"É IMPORTANTE CULTIVAR UMA CERTA CULTURA 'SURFÍSTICA'"

A SurfTotal falou com Helder Ferreira, responsável da Volcom, sobre a indústria do surf

Helder, como distribuidor de uma marca de surf tão forte como a Volcom, qual o balanço que fazes do surf nacional?
- Depende do período de tempo de que falamos. Seja como for, o balanço dos últimos 10 anos só se pode considerar positivo, pela evolução notória da qualidade dos nossos surfistas de topo, pelo crescimento do número de praticantes, pela afirmação como actividade turística cada vez mais importante, etc.
O Júlio Adler escreveu um interessante artigo sobre o surf português de há uns anos e destacava o Dapin como o único da sua geração de competidores que tinha qualidade para dar trabalho a brasileiros e outros. Nitidamente hoje já não é o caso, há vários surfistas portugueses capazes de o fazer. A geração que vem a seguir, os que têm agora entre 8 e 14 anos é ainda melhor, o nível dos putos mais pequenos é assustador. Por outro lado, o crescimento do número de praticantes despertou o interesse das grandes marcas e dos média tradicionais o que potencia ainda mais a qualidade, o desenvolvimento e crescimento tanto dos praticantes como do mercado. O caso da Nazaré é paradigmático, é uma fabricação pura e dura de uma empresa, a Zon, que deu no que deu. E isto acaba por ser uma bola de neve em que toda a gente ganha.

(REGISTOS DE DADOS):

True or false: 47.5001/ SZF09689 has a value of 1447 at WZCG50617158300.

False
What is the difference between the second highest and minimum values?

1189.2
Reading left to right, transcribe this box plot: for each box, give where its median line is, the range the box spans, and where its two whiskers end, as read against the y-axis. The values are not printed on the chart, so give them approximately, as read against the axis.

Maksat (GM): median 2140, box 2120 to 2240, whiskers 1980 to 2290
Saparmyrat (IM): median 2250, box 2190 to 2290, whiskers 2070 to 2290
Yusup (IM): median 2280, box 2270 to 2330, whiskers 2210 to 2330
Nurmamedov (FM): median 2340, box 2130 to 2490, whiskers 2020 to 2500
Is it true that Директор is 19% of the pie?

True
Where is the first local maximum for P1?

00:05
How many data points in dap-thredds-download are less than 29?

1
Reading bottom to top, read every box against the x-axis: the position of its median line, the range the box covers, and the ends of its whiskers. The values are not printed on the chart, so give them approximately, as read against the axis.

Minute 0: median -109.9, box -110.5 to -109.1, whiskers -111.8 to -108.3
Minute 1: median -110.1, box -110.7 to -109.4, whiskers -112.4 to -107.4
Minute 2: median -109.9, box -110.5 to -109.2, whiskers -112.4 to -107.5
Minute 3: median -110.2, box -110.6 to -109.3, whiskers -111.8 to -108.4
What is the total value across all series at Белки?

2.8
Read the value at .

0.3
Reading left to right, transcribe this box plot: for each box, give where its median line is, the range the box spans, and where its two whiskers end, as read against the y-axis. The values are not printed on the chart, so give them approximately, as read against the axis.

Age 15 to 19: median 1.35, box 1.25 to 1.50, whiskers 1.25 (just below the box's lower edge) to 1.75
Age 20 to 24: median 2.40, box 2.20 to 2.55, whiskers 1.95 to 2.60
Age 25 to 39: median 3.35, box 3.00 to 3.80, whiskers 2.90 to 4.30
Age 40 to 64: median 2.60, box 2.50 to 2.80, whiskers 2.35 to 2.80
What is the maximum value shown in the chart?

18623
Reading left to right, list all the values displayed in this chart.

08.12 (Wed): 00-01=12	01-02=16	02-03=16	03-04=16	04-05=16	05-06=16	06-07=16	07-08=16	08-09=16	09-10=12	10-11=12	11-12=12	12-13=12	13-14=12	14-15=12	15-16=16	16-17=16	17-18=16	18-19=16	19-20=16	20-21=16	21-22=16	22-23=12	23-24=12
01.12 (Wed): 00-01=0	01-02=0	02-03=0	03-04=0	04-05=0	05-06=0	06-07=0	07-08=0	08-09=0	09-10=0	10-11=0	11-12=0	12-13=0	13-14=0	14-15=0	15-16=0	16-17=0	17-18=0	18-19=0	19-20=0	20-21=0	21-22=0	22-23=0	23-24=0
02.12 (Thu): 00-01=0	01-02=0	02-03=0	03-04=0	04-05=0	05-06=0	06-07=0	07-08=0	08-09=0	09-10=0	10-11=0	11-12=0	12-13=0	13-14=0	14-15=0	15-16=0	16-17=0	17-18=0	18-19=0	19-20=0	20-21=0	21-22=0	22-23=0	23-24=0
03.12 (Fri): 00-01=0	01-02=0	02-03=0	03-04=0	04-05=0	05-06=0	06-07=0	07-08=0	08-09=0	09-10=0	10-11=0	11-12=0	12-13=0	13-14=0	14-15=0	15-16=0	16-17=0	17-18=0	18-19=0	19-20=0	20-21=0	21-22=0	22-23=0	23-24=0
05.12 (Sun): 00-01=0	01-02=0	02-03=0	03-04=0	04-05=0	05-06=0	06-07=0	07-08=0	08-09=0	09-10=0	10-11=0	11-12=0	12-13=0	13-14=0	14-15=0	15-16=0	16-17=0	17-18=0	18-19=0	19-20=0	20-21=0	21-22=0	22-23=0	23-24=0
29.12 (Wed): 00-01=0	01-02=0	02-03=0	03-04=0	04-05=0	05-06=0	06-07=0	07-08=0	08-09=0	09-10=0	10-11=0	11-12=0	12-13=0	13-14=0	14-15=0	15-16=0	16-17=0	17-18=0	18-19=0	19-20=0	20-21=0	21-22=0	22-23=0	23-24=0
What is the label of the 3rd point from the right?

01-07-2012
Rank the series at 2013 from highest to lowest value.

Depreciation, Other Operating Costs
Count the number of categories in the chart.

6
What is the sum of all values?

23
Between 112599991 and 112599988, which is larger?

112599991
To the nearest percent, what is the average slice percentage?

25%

(OBJETIVO DO EXERCÍCIO): Copie o trecho da entrevista sobre o surf, começando em "Helder, como distribuidor" e seguindo até "mais importante, etc.", e substitua "balanço" por "saldo" sempre que aparecer. Este material é independente da entrevista sobre o surf.

(PROBLEMA RESOLVIDO):
Helder, como distribuidor de uma marca de surf tão forte como a Volcom, qual o saldo que fazes do surf nacional?
- Depende do período de tempo de que falamos. Seja como for, o saldo dos últimos 10 anos só se pode considerar positivo, pela evolução notória da qualidade dos nossos surfistas de topo, pelo crescimento do número de praticantes, pela afirmação como actividade turística cada vez mais importante, etc.